What to do:
In the text on initializing arrays, how much smaller than the array is a bitmap said to be at minimum?

Selected passage:
:::::

Initializing Arrays

Initializing large arrays of data before use is always cumbersome but it seems to be unavoidable.

The first types of solutions fill the array with a value that denotes an empty entry. While this sounds straightforward, the choice of that value is not always easy. For floating points numbers, zero may or may not be a good candidate. If convenient (as a zero floating point value is encoded as binary zeroes filling the variable) it may be difficult in some contexts to use because zero may be valid. Fortunately, there’s always the possibility to initialize the array with NaNs, which can be tested and used correctly (but you need the POSIX functions to do that).

For integers, the situation seems more complicated as there are no reserved encoding for NaN: all the possible values represent a valid integer. Zero is favored as a NaN, but there are other solutions, which we will explore.

The second types of solutions are based on methods of marking array entries as occupied or freed.

The simplest solution is a bitmap. A bitmap (or bit arrays) will use a bit for each entry in the array, usually in a storage format that uses one bit of memory per logical bits in the bitmap. A zero bit determines that the corresponding entry is free, a one bit that it is used. This might be faster since filling a bitmap with zeroes takes a fraction of the time to fill the array. For starter, it’s at least eight times smaller, and grows even smaller as the size of the entries grows. It also has the nice side effect to manipulate less memory, and doesn’t mess up the caches if the bitmap’s not too big.

If you don’t care much about the order in which an array’s contents are stored, you can use a stack-like structure. To add an item, you just push it on top. Deleting the last item proceeds just like with a stack, you pop it by decrementing the top pointer.

#include <iostream>
#include <algorithm>

template <typename T>
class lazy_array
{
 private:

     int stack_size;
     T * stack;
     int stack_ptr;

 public:

 T & operator[](int x)
  {
   if ((x>-1) && (x<=stack_ptr))
    return stack[x];
   else
    ; // throw
  }

 void add(const T & x)
 {
  if (stack_ptr<stack_size-1)
   {
    ++stack_ptr;
    stack[stack_ptr]=x;
   }
  else
   ; // throw
 }

  int size() const { return stack_ptr+1; }

  void del(int offset)
   {
    if (offset>-1)
     {
      if (offset<stack_ptr)
       std::swap(stack[offset],stack[stack_ptr]);
      else
       ; // nothing to swap (since we
         // needn't swap the top with
         // the top)

:::::

The data:

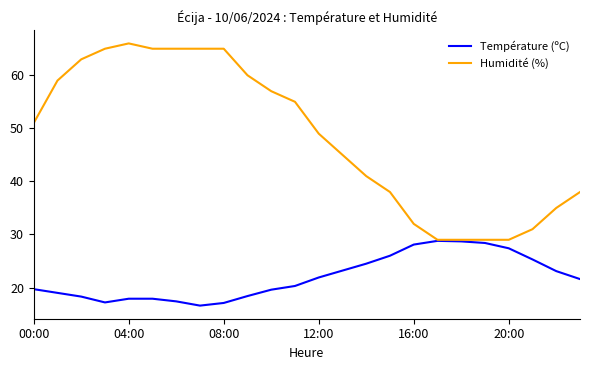

Which series has the largest range (max minus min)?

Humidité (%)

:::::

Reply to the task:
At least eight times smaller.